The War Graves Commission says the move, which affects 77 workers earning between 10,500 and 13,500 a year, is a "recalculation" of overseas allowances paid on top of salaries.

But the gardeners are attacking the plan as a "disgrace" and fear it will force them out of their jobs.

What is about to happen is a disgrace to the memory of the men who died

British gardener,
Ypres cemetery
The Transport and General Workers Union is planning an appeal to ministers if the commission does not reverse its decision.

The gardeners are mainly employed in northern France to look after cemetery gardens and headstones and to train local workers.

They are warning that, if too many of them are forced back to the UK and locals are drafted in as replacements, standards could fall.

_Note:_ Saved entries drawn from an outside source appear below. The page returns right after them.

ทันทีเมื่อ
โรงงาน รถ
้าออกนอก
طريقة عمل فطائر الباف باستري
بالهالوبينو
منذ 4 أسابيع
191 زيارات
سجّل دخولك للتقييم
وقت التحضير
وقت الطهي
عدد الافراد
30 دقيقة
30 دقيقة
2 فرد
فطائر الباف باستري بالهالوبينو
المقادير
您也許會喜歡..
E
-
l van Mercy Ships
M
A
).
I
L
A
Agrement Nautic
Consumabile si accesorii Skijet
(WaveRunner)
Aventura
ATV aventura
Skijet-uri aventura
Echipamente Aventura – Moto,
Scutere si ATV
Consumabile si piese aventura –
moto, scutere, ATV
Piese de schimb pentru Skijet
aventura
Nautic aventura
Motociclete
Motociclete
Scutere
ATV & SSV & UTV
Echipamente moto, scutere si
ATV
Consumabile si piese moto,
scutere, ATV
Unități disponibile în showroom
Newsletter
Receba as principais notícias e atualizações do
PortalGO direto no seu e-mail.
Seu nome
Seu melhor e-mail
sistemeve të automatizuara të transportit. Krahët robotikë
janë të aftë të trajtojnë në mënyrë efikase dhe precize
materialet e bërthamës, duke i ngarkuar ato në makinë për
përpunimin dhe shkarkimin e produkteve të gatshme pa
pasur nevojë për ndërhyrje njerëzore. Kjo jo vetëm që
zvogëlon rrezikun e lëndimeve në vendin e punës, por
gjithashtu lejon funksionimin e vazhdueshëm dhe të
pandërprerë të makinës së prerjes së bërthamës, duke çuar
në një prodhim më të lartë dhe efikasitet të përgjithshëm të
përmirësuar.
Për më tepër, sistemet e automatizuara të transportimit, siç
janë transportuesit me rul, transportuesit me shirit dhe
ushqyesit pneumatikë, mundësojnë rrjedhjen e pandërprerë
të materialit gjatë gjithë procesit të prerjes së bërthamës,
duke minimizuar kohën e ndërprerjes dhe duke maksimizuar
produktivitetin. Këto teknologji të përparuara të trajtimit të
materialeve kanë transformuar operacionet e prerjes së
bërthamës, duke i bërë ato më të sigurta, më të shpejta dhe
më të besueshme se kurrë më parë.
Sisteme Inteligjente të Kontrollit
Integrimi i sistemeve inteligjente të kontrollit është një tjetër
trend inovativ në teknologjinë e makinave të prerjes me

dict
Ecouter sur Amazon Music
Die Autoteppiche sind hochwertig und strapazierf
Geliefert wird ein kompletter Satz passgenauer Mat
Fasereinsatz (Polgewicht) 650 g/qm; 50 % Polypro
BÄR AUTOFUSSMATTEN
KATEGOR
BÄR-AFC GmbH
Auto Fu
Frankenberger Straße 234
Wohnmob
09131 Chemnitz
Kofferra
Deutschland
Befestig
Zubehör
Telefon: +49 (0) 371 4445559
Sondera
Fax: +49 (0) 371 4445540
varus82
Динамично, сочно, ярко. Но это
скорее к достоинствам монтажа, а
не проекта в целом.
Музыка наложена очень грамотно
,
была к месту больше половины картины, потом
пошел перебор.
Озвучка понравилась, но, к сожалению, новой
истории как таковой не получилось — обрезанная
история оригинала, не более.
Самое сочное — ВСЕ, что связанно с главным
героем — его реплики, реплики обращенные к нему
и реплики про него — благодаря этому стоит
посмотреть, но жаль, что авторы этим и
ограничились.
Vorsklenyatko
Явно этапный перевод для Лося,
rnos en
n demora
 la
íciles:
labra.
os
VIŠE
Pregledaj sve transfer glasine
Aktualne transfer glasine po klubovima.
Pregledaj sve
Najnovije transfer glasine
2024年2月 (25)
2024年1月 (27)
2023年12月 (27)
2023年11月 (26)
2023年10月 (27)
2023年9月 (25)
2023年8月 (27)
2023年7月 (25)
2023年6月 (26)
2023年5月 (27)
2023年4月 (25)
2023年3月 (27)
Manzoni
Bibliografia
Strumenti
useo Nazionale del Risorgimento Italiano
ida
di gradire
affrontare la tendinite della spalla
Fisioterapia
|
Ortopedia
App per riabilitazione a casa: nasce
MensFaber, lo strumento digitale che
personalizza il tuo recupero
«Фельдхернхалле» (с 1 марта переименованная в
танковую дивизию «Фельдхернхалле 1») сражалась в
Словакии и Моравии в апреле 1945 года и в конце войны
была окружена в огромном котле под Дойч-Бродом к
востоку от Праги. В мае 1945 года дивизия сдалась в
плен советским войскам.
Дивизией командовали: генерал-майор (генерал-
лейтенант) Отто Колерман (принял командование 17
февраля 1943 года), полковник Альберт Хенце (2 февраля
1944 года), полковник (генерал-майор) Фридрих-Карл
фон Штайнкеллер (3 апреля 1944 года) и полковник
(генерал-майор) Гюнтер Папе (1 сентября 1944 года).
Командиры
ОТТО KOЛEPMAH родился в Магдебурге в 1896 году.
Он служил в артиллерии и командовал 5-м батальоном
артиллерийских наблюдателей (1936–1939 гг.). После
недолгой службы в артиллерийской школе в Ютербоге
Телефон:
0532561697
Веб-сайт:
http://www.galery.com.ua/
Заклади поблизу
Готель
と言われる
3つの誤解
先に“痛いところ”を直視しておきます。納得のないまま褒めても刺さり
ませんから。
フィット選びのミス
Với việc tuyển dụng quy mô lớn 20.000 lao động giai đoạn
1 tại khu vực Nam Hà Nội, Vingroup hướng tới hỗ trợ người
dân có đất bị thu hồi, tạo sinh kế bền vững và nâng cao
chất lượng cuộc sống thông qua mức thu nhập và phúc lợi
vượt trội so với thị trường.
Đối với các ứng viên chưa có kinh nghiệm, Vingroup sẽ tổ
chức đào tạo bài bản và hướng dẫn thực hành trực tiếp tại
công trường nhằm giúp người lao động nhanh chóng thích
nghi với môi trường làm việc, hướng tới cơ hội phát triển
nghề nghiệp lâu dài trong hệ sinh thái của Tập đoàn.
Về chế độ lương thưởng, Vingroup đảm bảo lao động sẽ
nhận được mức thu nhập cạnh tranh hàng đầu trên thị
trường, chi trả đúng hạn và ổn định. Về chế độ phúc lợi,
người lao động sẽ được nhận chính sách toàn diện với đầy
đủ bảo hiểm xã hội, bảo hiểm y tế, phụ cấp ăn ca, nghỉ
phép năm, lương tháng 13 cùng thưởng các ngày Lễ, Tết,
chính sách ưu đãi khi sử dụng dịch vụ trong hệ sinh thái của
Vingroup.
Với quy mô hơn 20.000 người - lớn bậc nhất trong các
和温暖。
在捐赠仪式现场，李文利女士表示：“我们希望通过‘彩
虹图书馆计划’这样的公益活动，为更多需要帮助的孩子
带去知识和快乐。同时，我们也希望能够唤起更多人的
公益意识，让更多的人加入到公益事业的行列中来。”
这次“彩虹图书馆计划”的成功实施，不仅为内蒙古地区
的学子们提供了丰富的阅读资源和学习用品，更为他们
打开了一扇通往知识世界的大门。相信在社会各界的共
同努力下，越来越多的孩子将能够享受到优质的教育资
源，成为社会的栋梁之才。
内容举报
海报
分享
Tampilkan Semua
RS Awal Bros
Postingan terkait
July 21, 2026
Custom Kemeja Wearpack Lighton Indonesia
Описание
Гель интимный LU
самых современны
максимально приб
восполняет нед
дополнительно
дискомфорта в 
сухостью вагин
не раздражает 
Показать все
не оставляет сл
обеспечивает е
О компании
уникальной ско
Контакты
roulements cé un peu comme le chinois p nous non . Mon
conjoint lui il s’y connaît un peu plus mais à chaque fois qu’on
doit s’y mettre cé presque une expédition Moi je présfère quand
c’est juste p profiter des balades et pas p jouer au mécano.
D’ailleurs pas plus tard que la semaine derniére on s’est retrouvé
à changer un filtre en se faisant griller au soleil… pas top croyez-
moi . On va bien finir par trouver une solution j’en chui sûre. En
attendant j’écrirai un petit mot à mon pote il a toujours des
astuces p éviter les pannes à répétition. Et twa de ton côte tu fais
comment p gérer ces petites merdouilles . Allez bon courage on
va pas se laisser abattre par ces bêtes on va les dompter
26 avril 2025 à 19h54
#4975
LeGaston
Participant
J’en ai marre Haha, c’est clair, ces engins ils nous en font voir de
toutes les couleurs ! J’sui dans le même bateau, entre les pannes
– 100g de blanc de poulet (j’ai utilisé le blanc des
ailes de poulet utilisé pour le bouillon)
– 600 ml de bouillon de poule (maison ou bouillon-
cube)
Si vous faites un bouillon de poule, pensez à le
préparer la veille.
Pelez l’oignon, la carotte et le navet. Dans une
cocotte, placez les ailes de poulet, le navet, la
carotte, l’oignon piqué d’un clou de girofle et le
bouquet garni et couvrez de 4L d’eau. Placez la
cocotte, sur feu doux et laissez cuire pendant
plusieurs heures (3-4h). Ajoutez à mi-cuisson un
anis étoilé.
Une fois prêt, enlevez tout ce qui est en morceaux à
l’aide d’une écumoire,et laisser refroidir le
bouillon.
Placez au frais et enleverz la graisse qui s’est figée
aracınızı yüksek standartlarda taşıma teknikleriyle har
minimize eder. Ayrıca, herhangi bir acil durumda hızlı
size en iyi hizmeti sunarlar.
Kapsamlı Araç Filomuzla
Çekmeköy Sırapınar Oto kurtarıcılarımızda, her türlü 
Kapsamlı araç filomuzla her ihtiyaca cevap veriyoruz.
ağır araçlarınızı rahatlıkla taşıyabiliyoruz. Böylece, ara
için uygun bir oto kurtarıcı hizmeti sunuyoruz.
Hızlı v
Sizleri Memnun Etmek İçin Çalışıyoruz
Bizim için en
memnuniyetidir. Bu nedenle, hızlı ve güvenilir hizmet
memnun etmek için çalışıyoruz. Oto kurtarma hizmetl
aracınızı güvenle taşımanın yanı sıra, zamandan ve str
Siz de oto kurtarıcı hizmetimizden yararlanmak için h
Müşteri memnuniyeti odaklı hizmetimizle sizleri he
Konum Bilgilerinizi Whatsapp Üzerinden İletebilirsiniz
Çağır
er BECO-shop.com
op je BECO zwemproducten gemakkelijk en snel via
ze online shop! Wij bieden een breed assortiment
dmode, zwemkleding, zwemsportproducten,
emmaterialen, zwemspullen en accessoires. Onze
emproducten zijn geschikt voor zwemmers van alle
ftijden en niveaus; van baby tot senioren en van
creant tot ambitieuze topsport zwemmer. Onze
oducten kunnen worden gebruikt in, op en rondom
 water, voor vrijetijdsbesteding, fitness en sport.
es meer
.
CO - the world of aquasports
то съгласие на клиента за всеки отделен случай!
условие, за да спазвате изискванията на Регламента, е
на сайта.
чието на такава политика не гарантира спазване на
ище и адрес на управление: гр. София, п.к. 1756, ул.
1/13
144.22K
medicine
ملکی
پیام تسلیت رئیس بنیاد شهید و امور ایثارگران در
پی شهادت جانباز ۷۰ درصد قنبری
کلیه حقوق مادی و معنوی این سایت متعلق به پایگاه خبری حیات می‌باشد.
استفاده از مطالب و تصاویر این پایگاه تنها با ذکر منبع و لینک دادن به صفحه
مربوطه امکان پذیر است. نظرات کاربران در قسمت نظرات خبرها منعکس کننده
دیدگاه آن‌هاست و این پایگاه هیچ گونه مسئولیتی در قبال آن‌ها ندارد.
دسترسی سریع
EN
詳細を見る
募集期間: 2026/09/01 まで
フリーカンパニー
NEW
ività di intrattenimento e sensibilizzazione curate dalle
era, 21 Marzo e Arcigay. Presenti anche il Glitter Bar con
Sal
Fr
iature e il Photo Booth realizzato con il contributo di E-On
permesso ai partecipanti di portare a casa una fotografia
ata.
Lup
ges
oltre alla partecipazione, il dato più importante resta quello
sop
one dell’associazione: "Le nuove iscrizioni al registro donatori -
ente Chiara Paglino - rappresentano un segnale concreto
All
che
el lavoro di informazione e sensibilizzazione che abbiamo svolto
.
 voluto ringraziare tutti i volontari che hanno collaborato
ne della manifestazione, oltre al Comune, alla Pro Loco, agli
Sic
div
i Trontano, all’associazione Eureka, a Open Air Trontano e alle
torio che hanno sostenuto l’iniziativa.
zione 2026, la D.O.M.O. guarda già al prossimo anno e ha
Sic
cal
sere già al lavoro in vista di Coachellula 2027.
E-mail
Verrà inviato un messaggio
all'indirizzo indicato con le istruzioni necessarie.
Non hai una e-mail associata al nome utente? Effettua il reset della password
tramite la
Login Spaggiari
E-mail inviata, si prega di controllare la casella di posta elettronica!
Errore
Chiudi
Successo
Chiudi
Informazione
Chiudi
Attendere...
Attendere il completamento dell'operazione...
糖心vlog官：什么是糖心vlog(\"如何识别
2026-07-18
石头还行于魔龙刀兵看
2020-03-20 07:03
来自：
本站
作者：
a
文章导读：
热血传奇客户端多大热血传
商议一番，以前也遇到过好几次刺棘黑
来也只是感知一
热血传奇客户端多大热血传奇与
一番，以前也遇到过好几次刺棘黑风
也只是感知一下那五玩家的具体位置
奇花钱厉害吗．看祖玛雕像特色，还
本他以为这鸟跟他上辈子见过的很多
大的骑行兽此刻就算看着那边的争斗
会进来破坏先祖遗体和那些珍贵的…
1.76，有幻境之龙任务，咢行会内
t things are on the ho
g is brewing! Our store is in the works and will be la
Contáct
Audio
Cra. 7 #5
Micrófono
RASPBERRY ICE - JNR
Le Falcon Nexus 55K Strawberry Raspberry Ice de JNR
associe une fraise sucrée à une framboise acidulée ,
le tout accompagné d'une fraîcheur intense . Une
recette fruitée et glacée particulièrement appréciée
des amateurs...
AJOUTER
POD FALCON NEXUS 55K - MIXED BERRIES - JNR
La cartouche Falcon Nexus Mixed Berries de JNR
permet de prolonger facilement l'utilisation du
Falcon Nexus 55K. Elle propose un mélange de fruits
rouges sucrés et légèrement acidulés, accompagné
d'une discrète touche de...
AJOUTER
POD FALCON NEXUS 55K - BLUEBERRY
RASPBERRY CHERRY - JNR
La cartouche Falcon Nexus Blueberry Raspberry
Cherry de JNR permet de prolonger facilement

War Graves Commission spokesman Peter Francis told the BBC it had fulfilled the "debt of honour" to Britain's war dead for the past 80 years "and we will continue to do so".


"We are very intent on keeping the names of the fallen alive so that future generations will understand the sacrifice paid for the freedoms that we enjoy," he said.

The commission says staff are given allowances for expenditure such as accommodation and the cost of keeping children in schools back at home.

The recalculation is the result of two years of consultations. But the commission is pledging to look at individual cases.

War graves
A place of pilgrimage for many visitors
One senior worker who tends graves at the British war cemetery in Ypres, Belgium, told The Mirror newspaper: "What is about to happen is a disgrace to the memory of the men who died."

He says that, with three children, the 450-a-month pay cut he is facing would force him out of his job and back to the UK.

Chris Kaufman, a TGWU national officer, says if British gardeners do leave their jobs, relatives and visitors arriving at war graves on the continent will not be able to find a "friendly face".